Ответьте на вопросы по отрывку.
1. Через сколько лет после основания Фабианское общество уже отчаянно нуждалось в психоанализе?
2. Чьи странности и чьи умственные взбрыки упоминаются в отрывке?
3. В какой идее рассказчик наконец нашел простую, четкую цель?

*ПОКАЗАННЫЙ ОТРЫВОК*:
------------------------------------------------------------------------
Не просуществовав и полдюжины лет, Фабианское общество уже отчаянно нуждалось в психоанализе, да и не было еще правительства или партии, училища или религии, которые бы в очень короткий срок не втянулись во внутренние раздоры и противоречия. Неужели так всегда и будет?

Если бы мы лучше понимали друг друга и могли сработаться (ведь каждый вроде бы хотел добра), если бы получили более широкое, правильное образование, если бы лучше планировали и управляли, много ли дольше продержалось бы наше Общество? Неужели неизбежны и неисцелимы странности Бландов, умственные взбрыки Шоу, нелады всех этих энтузиастов?

Федерация новой жизни минула как сон, но когда-нибудь, через годы, если человечество не погибнет, возникнет другая, и подлинная, Федерация. Я едва удерживаюсь от того, чтобы бросить и так достаточно обширную автобиографию и перейти к, видимо, бесконечным рассуждениям о том, как ведут себя люди, к синтезу, к выжимкам всех доступных биографий. Самое время окликнуть мое неуемное перо, как окликает хозяин расшалившуюся собаку, и вернуться к собственной истории, от космобиографии — к автобиографии, рассказывая дальше, как, несмотря ни на что, справившись со всеми метаниями, я нашел наконец простую, четкую цель в идее образовательного, политического и экономического единения всех людей.
------------------------------------------------------------------------
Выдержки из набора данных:
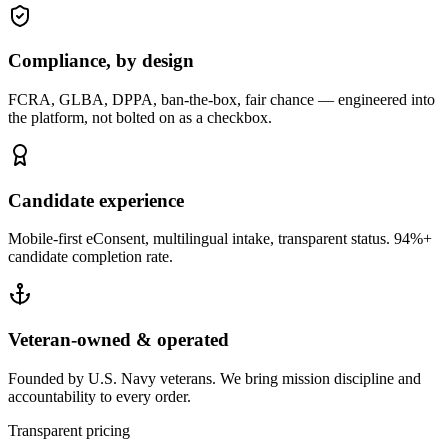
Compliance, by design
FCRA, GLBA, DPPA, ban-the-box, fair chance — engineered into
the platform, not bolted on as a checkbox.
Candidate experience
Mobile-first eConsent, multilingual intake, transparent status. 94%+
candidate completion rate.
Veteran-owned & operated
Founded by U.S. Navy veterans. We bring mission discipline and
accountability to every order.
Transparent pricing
------------------------------------------------------------------------
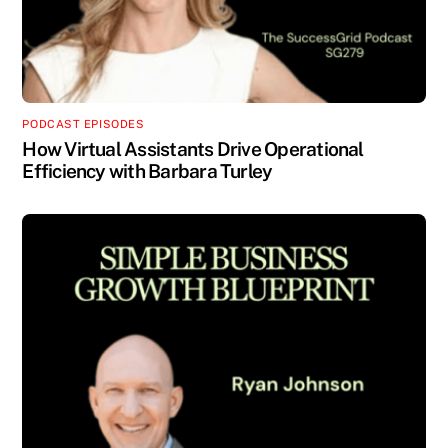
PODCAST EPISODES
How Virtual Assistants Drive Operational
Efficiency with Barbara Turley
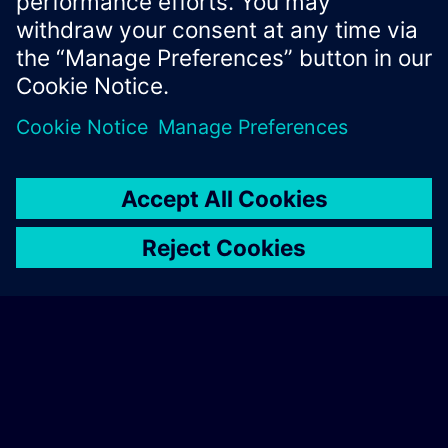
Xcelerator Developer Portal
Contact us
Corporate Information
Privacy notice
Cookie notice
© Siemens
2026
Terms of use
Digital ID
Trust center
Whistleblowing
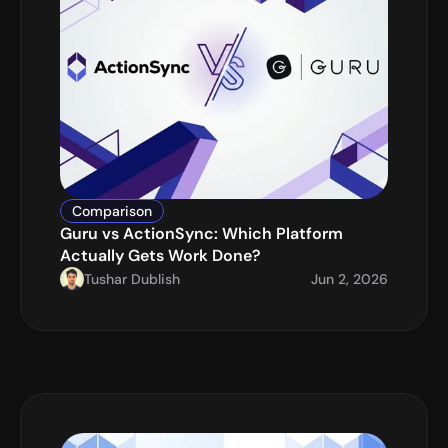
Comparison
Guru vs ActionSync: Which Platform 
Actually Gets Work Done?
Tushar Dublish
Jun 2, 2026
------------------------------------------------------------------------
*РЕЗУЛЬТАТ ВЫПОЛНЕНИЯ*:
1. Еще до того, как общество просуществовало полдюжины лет.
2. Упоминаются странности Бландов и умственные взбрыки Шоу.
3. В идее образовательного, политического и экономического единения всех людей.